Upwards he climbs. Upwards they all go, hands on the rope, feet in the snow. Moments ago, this snow was like a liquid – a pelting, falling river, but now it is solid and strong, a new thing altogether.
Fathi reaches the top and is pulled onto the road. A path has already been cut through the snow. Above, more snow is perched, ready to fill the breech.
The tourists are led along the road to buses waiting beyond the avalanche. There is hot coffee and cocoa inside. Food. Heating packs. The tourists are loaded aboard.
Fathi sits at the front of the foremost bus. It starts and takes them away.
“How is this possible?” he asks the driver. “How could you have come so quickly and managed all of this?”
But it is the woman on the seat across from him that answers, “It’s December 14, 2038, correct? Around 10:35 in the morning on a roadside near Geneva, on the sunny side of the mountain?”
“There are many places along the highway like this.
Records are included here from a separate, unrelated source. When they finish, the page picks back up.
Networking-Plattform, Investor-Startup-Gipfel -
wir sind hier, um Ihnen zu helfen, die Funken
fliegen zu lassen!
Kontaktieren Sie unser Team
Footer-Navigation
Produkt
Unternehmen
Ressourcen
We did not know where this would happen, or even what would happen. But we knew the time. We knew to watch, and to come when we were needed.”
“You knew?” asks Fathi, breathing hard. “What do you mean that you knew?”
She takes off her goggles and hat, and smiles. As the sun gleams through the window on the sunny side of the mountain, she looks just like an angel.
I know, I know, it’s far too long for posting on a blog and I really shouldn’t expect anyone to read this, but if you happen to anyway, I give you my sincere thanks. I happen to like this story. It’s the type of fiction I really like to write.